The study found that the detecting effects are better with pure resistance loads compared to RLC loads. However, it was observed that the NDZ increased when using RLC loads. Several AFD methods have been proposed to address this issue, including the positive feedback strategy [29]. Although these methods can effectively reduce the NDZ, the THD may remain high.

2.2. Parameters Analysis

The grid-connected DG system will satisfy the following equation:

$$\left\{\begin{array}{l}{P}_{Load}=P+\Delta P\\ Q_{Load}=Q+\Delta Q\end{array}\right.$$

(4)

where $P_{Load}$, $Q_{Load}$, $\Delta P$, $\Delta Q$, $P$, and $Q$ represent the active and reactive power of the load, grid, and DG system, respectively.

The DG system supplies power to the load, and any excess power is absorbed by the grid or compensates for power shortages. $\Delta P$, $\Delta Q$ describe the degree of matching between the DG system and the load after islanding occurs. The mismatched part is closely correlated with the NDZ. Generally, power mismatching occurs between the load and the DG system, while this mismatched part will be compensated for by the grid $\Delta P$, $\Delta Q$ [23,24]. Islanding detection will fail when there is a power balance between the load and the DG system (that is $\Delta P=0,\Delta Q=0$). The parameter(s) will be disturbed and reach a new value through the AFD techniques when the grid is disconnected. However, the parameter(s) may still be within the preset threshold for an extended period of time.

The relationship between the active and reactive power mismatch thresholds ($\Delta P$, $\Delta Q$) and the voltage/frequency thresholds can be expressed as follows [30]:

$${\left(\frac{V}{V_{\max }}\right)}^2-1\le \frac{\Delta P}{P}\le {\left(\frac{V}{V_{\min }}\right)}^2-1$$

(5)

◆ **DATA PROVIDED**

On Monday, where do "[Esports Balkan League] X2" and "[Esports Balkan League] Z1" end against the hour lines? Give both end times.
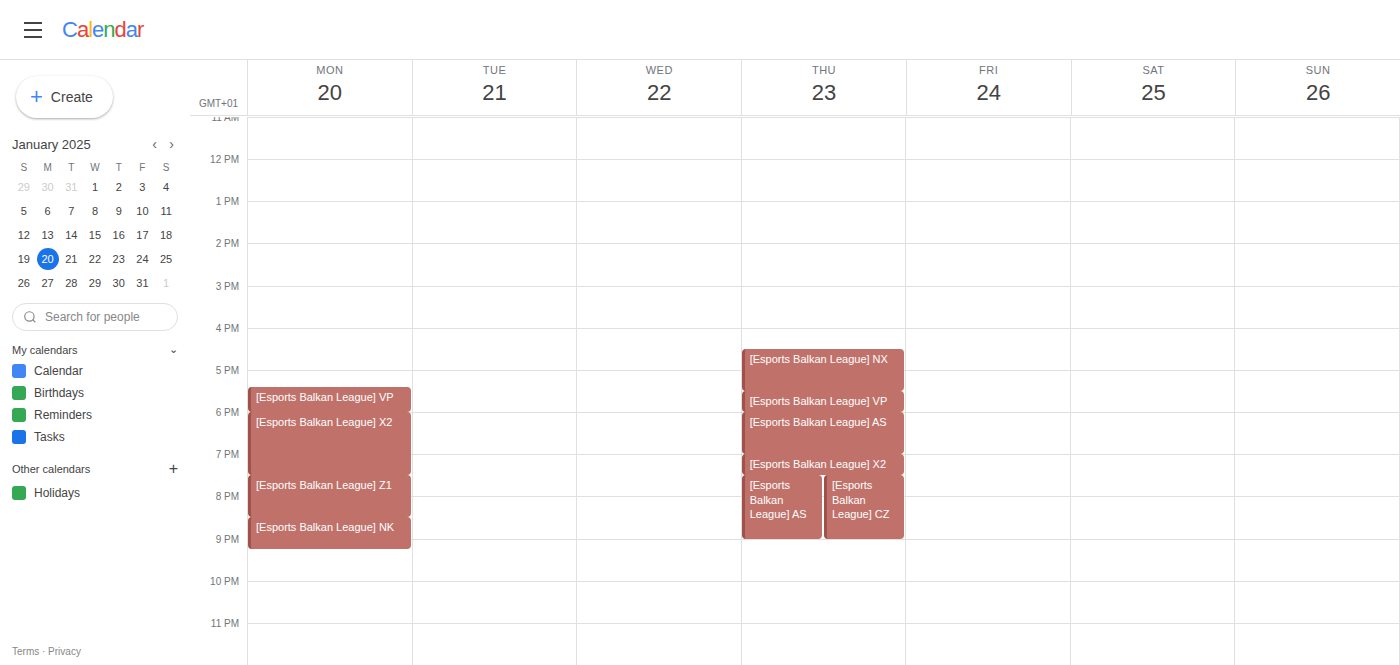
"[Esports Balkan League] X2": 7:30 PM, halfway between the 7 PM and 8 PM lines. "[Esports Balkan League] Z1": 8:30 PM, halfway between the 8 PM and 9 PM lines.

◆ **TASK SET**
**A)** In the islanding detection text, under what condition will islanding detection fail?
**B)** Reproduce the part of the islanding detection text starting with "2.2. Parameters Analysis" and going on through "DG system, respectively.".
The listing comes from a separate source.

◆ **WRITTEN RESPONSES**
**A)** It fails when the load and the DG system are in power balance, that is ΔP = 0 and ΔQ = 0.

**B)**
2.2. Parameters Analysis

The grid-connected DG system will satisfy the following equation:

$$\left\{\begin{array}{l}{P}_{Load}=P+\Delta P\\ Q_{Load}=Q+\Delta Q\end{array}\right.$$

(4)

where $P_{Load}$, $Q_{Load}$, $\Delta P$, $\Delta Q$, $P$, and $Q$ represent the active and reactive power of the load, grid, and DG system, respectively.